Le National Hurricane Center – et de nombreux autres groupes de prévision au sein du gouvernement, du milieu universitaire et de l’industrie – analysent ces facteurs et d’autres dans leurs projections saisonnières.

La vue d’ensemble

Le nombre total de tempêtes tropicales ne raconte qu’une partie de l’histoire. Il y a d’autres aspects importants à surveiller au fil du temps, comme l’intensité des tempêtes, leur durée, leur vitesse de déplacement et le temps qu’elles mettent pour se dissiper après avoir touché terre. Des études récentes ont indiqué que les températures des océans, alimentées par les ouragans, ont tendance à se réchauffer depuis la révolution industrielle, en particulier le long de la côte est des États-Unis.

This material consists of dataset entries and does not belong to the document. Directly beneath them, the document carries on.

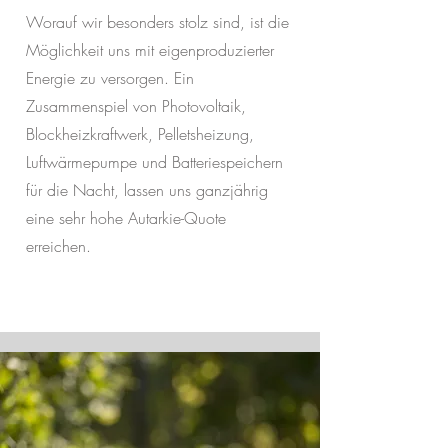
Worauf wir besonders stolz sind, ist die
Möglichkeit uns mit eigenproduzierter
Energie zu versorgen. Ein
Zusammenspiel von Photovoltaik,
Blockheizkraftwerk, Pelletsheizung,
Luftwärmepumpe und Batteriespeichern
für die Nacht, lassen uns ganzjährig
eine sehr hohe Autarkie-Quote
erreichen.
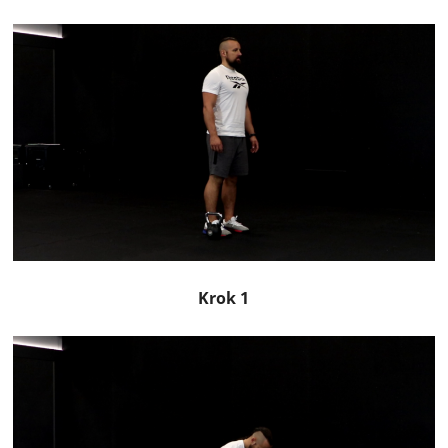
Krok 1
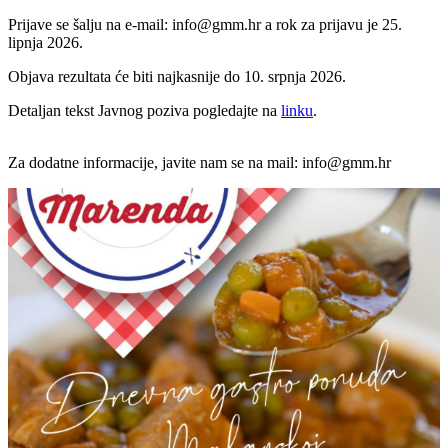
Prijave se šalju na e-mail: info@gmm.hr a rok za prijavu je 25.
lipnja 2026.
Objava rezultata će biti najkasnije do 10. srpnja 2026.
Detaljan tekst Javnog poziva pogledajte na
linku
.
Za dodatne informacije, javite nam se na mail: info@gmm.hr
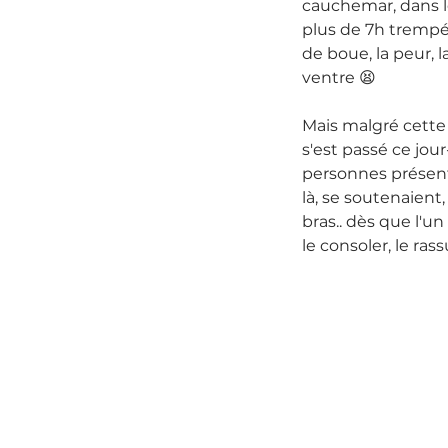
cauchemar, dans l
plus de 7h trempés
de boue, la peur, la
ventre 😫
Mais malgré cette s
s'est passé ce jour-
personnes présent
là, se soutenaient,
bras.. dès que l'un
le consoler, le rass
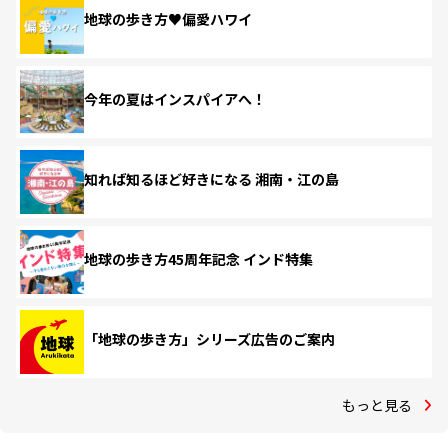
地球の歩き方♥偏愛ハワイ
今年の夏はインスパイアへ！
知れば知るほど好きになる 湘南・江の島
地球の歩き方45周年記念 インド特集
「地球の歩き方」シリーズ広告のご案内
もっと見る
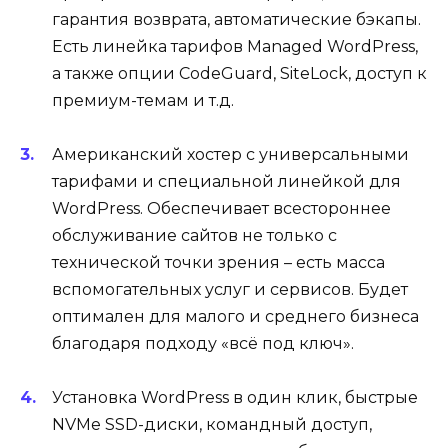
гарантия возврата, автоматические бэкапы.
Есть линейка тарифов Managed WordPress,
а также опции CodeGuard, SiteLock, доступ к
премиум-темам и т.д.
Американский хостер с универсальными
тарифами и специальной линейкой для
WordPress. Обеспечивает всестороннее
обслуживание сайтов не только с
технической точки зрения – есть масса
вспомогательных услуг и сервисов. Будет
оптимален для малого и среднего бизнеса
благодаря подходу «всё под ключ».
Установка WordPress в один клик, быстрые
NVMe SSD-диски, командный доступ,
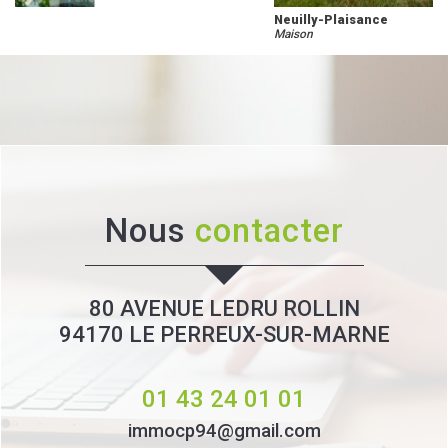
Neuilly-Plaisance
Maison
nous
contacter
80 AVENUE LEDRU ROLLIN
94170
LE PERREUX-SUR-MARNE
01 43 24 01 01
immocp94@gmail.com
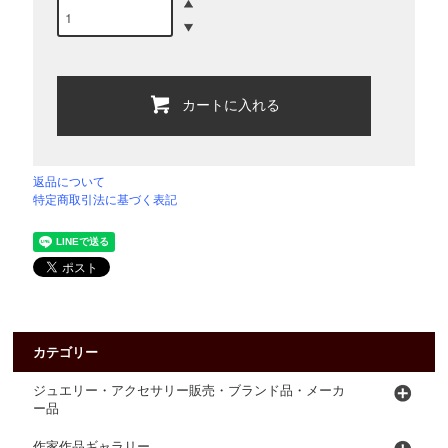
カートに入れる
返品について
特定商取引法に基づく表記
カテゴリー
ジュエリー・アクセサリー販売・ブランド品・メーカ
ー品
作家作品ギャラリー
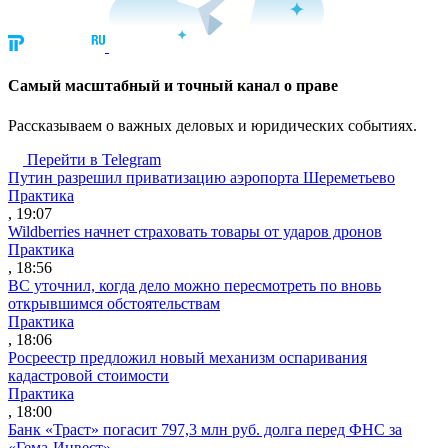
Cамый масштабный и точный канал о праве
Рассказываем о важных деловых и юридических событиях.
Перейти в Telegram
Путин разрешил приватизацию аэропорта Шереметьево
Практика
, 19:07
Wildberries начнет страховать товары от ударов дронов
Практика
, 18:56
ВС уточнил, когда дело можно пересмотреть по вновь
открывшимся обстоятельствам
Практика
, 18:06
Росреестр предложил новый механизм оспаривания
кадастровой стоимости
Практика
, 18:00
Банк «Траст» погасит 797,3 млн руб. долга перед ФНС за
«Гема-Инвест»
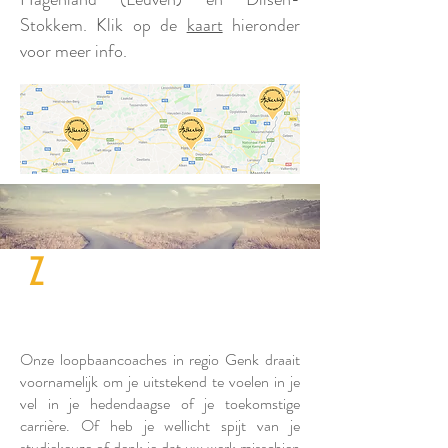
Stokkem. Klik op de
kaart
hieronder
voor meer info.
Z
et nu de eerste stap naar
een leuke job waar je
energie van krijgt
Onze loopbaancoaches in regio Genk draait
voornamelijk om je uitstekend te voelen in je
vel in je hedendaagse of je toekomstige
carrière. Of heb je wellicht spijt van je
studiekeuze of denk je dat uw werk misschien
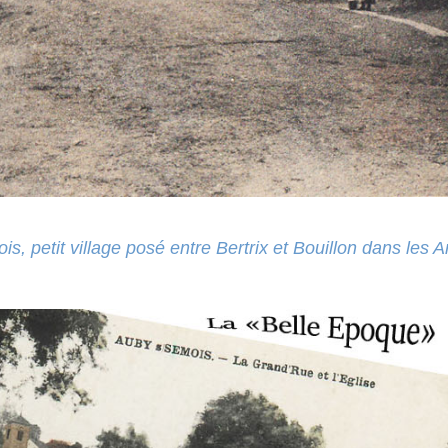
s, petit village posé entre Bertrix et Bouillon dans les 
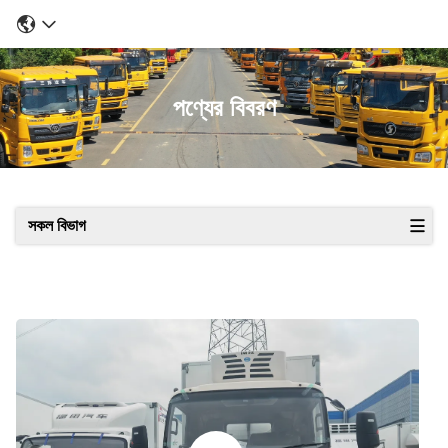
পণ্যের বিবরণ
সকল বিভাগ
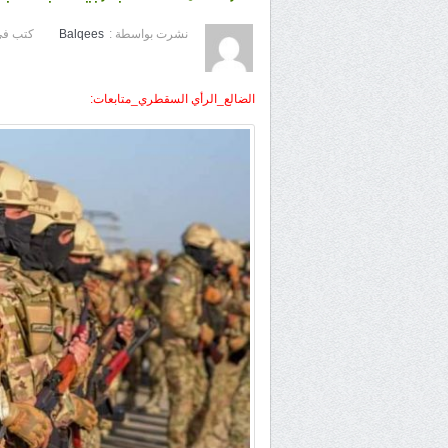
نشرت بواسطة :
Balqees
كتب في
الضالع_الرأي السقطري_متابعات:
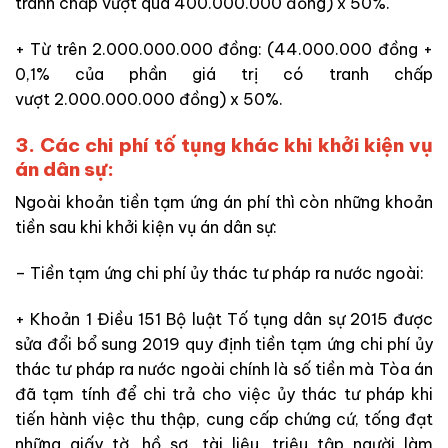
tranh chấp vượt quá 400.000.000 đồng) x 50%.
+ Từ trên 2.000.000.000 đồng: (44.000.000 đồng +
0,1% của phần giá trị có tranh chấp
vượt 2.000.000.000 đồng) x 50%.
3. Các chi phí tố tụng khác khi khởi kiện vụ
án dân sự:
Ngoài khoản tiền tạm ứng án phí thì còn những khoản
tiền sau khi khởi kiện vụ án dân sự:
– Tiền tạm ứng chi phí ủy thác tư pháp ra nước ngoài:
+ Khoản 1 Điều 151 Bộ luật Tố tụng dân sự 2015 được
sửa đổi bổ sung 2019 quy định tiền tạm ứng chi phí ủy
thác tư pháp ra nước ngoài chính
là số tiền mà Tòa án
đã
tạm tính để chi trả cho việc ủy thác tư pháp khi
tiến hành việc
thu thập, cung cấp chứng cứ, tống đạt
những
giấy tờ, hồ sơ, tài liệu, triệu tập người làm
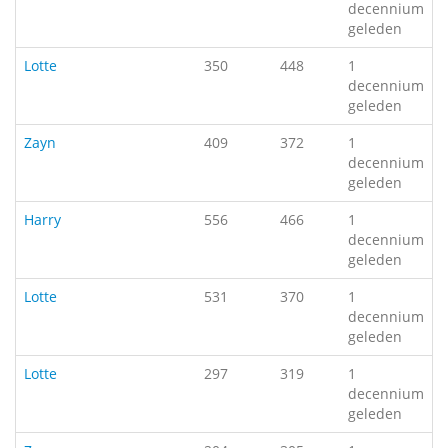
decennium
geleden
Lotte
350
448
1
decennium
geleden
Zayn
409
372
1
decennium
geleden
Harry
556
466
1
decennium
geleden
Lotte
531
370
1
decennium
geleden
Lotte
297
319
1
decennium
geleden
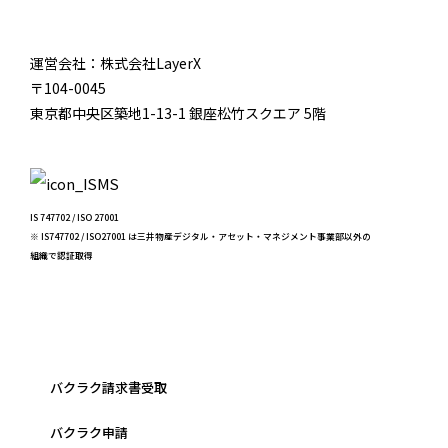
運営会社：株式会社LayerX
〒104-0045
東京都中央区築地1-13-1 銀座松竹スクエア 5階
IS 747702 / ISO 27001
※ IS747702 / ISO27001 は三井物産デジタル・アセット・マネジメント事業部以外の
組織で認証取得
バクラク請求書受取
バクラク申請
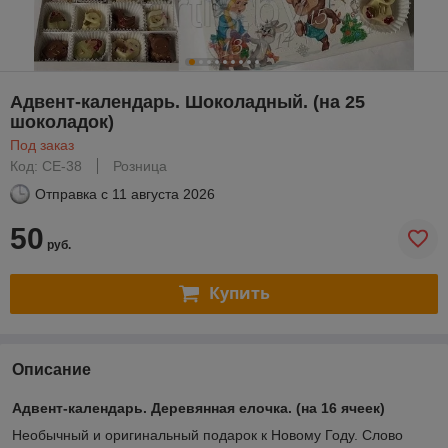
Адвент-календарь. Шоколадный. (на 25
шоколадок)
Под заказ
Код: СЕ-38
Розница
Отправка с
11 августа 2026
50
руб.
Купить
Описание
Адвент-календарь. Деревянная елочка. (на 16 ячеек)
Необычный и оригинальный подарок к Новому Году. Слово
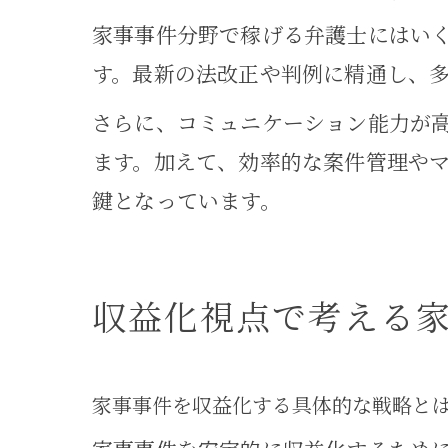
家事事件分野で稼げる弁護士にはい
す。最新の法改正や判例に精通し、
さらに、コミュニケーション能力が
ます。加えて、効率的な案件管理や
鍵となっています。
収益化視点で考える
家事事件を収益化する具体的な戦略と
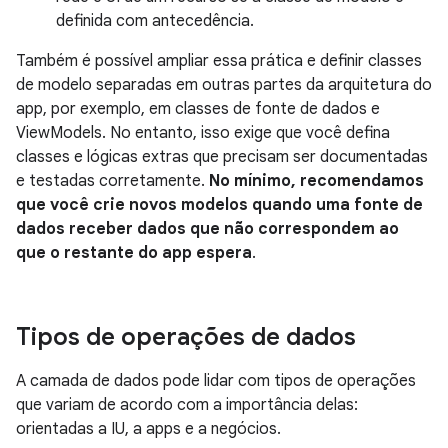
definida com antecedência.
Também é possível ampliar essa prática e definir classes
de modelo separadas em outras partes da arquitetura do
app, por exemplo, em classes de fonte de dados e
ViewModels. No entanto, isso exige que você defina
classes e lógicas extras que precisam ser documentadas
e testadas corretamente.
No mínimo, recomendamos
que você crie novos modelos quando uma fonte de
dados receber dados que não correspondem ao
que o restante do app espera
.
Tipos de operações de dados
A camada de dados pode lidar com tipos de operações
que variam de acordo com a importância delas:
orientadas a IU, a apps e a negócios.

Les communautés côtières sont déjà en première ligne du changement climatique avec l’élévation du niveau de la mer. Le potentiel de changement d’événements extrêmes comme les tempêtes tropicales, avec leurs interactions complexes avec l’atmosphère et l’océan, explique pourquoi les ouragans sont régulièrement devenus une priorité de recherche.

Cet article est republié à partir de La conversation sous une licence Creative Commons. Vous pouvez trouver le article original ici.

Kristopher Karnauskas est professeur agrégé de sciences atmosphériques et océaniques et membre du Cooperative Institute for Research in Environmental Sciences de l’Université du Colorado, à Boulder. Il reçoit un financement de la National Science Foundation, de la NOAA et de la NASA.